**Material for this exercise:**
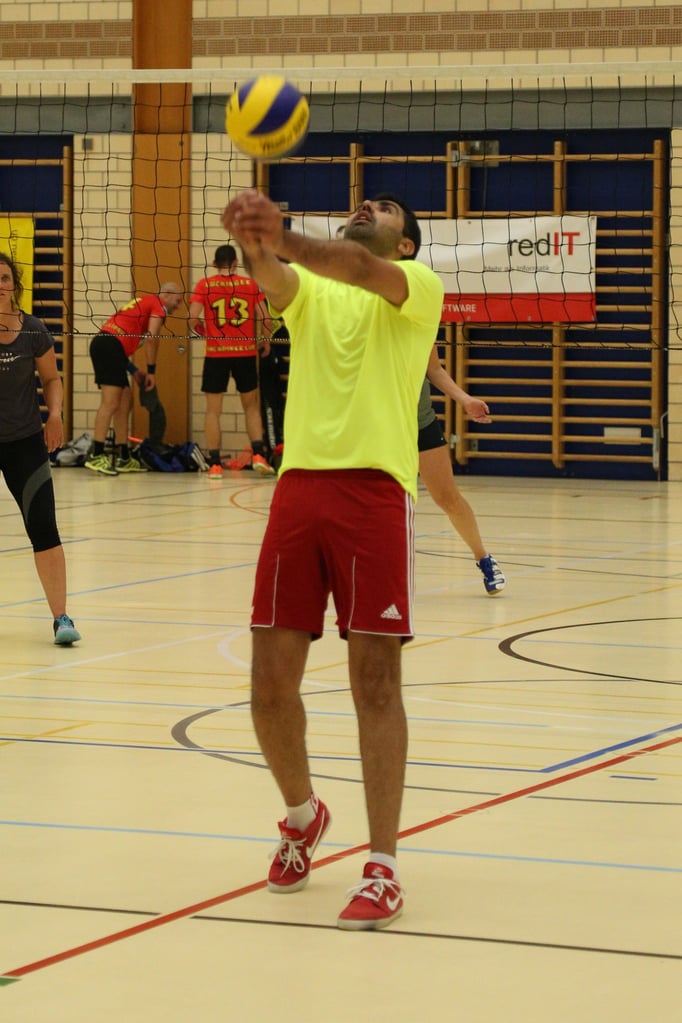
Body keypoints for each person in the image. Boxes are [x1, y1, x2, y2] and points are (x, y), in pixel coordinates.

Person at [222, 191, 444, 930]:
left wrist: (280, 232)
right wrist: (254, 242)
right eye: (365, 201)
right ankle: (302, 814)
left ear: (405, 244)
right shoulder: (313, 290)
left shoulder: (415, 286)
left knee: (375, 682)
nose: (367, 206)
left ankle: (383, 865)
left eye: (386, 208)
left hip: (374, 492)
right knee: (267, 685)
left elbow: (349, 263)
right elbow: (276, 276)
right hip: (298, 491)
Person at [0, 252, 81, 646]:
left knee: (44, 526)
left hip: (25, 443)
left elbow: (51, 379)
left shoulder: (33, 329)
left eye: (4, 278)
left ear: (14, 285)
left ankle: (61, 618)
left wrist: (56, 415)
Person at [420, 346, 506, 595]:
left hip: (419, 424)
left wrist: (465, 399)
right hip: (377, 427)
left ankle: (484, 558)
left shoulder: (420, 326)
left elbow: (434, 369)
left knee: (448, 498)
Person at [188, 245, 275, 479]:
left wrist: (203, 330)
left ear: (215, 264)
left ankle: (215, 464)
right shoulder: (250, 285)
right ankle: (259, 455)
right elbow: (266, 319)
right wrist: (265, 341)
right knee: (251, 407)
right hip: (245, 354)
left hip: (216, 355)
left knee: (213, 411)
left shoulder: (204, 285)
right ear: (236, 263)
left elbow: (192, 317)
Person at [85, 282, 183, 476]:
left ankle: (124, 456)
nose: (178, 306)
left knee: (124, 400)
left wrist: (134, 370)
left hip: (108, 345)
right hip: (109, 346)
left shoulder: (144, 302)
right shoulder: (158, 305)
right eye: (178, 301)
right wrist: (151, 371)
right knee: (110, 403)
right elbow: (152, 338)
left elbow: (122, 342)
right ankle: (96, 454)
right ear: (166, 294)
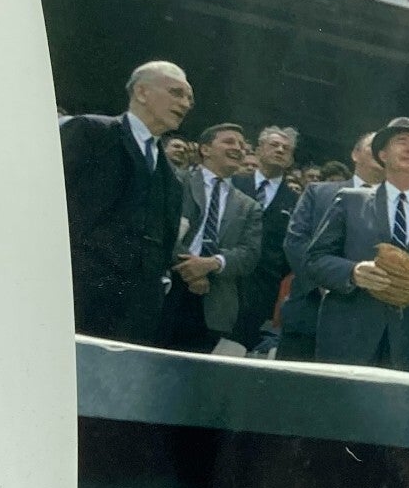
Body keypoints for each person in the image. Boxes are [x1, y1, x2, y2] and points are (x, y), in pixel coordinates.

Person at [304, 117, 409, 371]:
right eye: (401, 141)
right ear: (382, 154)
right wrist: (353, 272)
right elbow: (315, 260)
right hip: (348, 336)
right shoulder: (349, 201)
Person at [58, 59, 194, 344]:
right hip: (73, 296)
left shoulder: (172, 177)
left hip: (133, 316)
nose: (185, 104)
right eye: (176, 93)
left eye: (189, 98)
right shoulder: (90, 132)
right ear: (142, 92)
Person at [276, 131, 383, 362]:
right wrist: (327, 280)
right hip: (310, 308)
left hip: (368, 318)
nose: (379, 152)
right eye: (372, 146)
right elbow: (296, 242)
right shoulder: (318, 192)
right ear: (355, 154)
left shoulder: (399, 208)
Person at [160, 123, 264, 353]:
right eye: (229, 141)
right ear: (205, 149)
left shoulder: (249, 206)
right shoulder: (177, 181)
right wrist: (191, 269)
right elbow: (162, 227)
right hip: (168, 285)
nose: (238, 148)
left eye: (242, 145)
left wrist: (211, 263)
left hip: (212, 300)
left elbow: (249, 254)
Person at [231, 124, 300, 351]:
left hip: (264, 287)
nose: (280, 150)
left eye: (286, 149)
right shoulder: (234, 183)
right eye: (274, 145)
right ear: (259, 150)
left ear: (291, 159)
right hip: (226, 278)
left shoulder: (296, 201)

--

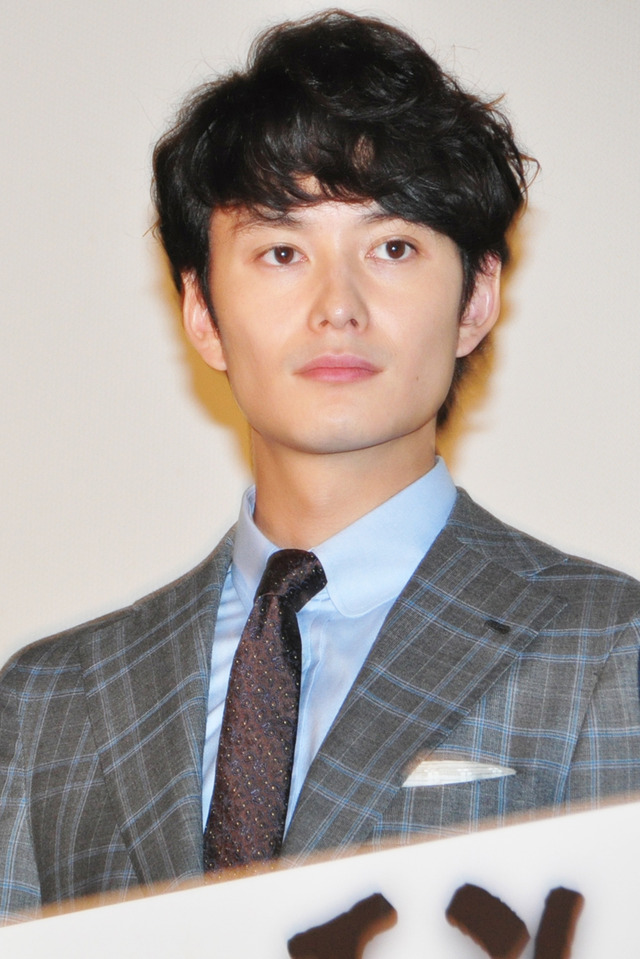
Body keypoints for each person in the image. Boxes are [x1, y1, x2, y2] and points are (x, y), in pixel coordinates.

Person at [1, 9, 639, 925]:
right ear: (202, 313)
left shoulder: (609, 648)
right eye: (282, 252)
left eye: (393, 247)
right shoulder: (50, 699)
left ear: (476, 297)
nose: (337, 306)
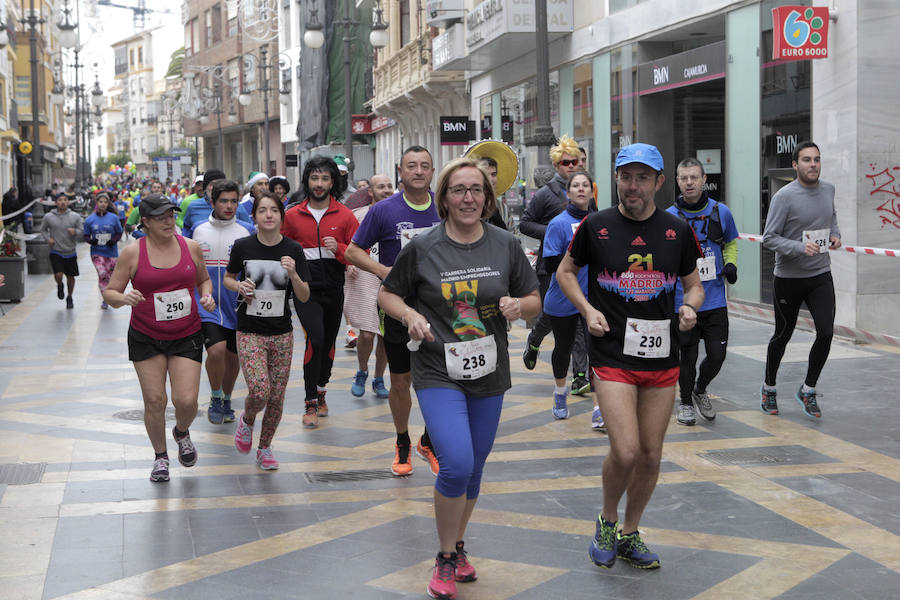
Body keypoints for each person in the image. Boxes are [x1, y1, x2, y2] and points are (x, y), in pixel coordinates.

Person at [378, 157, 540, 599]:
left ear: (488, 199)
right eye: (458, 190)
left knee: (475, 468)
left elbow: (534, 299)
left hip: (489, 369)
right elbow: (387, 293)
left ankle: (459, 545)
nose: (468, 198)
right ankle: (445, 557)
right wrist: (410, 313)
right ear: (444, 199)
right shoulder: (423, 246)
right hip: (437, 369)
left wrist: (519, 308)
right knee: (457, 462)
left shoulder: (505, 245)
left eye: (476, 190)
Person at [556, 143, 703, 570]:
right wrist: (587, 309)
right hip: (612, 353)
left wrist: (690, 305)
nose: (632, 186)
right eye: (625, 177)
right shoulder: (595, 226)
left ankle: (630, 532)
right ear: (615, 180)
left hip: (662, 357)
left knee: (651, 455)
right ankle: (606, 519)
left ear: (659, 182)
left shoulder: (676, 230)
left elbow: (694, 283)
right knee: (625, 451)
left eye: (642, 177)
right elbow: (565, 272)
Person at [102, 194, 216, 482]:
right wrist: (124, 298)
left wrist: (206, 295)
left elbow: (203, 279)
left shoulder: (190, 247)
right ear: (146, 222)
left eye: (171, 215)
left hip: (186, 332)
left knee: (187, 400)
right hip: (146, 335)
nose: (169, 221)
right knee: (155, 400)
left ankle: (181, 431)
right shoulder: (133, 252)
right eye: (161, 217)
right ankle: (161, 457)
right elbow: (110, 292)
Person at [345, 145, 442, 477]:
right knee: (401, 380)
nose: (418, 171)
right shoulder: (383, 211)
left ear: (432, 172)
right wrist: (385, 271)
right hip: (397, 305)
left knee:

**Prompt:** Return only the lines between the one holding "nose: (238, 148)" and the one holding "left shoulder: (296, 201)", inclusive, exactly as they appear above.

**Solution for this task:**
nose: (238, 148)
left eye: (242, 145)
left wrist: (211, 263)
left hip: (212, 300)
left elbow: (249, 254)
Person at [231, 124, 300, 351]:
left hip: (264, 287)
nose: (280, 150)
left eye: (286, 149)
right shoulder: (234, 183)
right eye: (274, 145)
right ear: (259, 150)
left ear: (291, 159)
right hip: (226, 278)
left shoulder: (296, 201)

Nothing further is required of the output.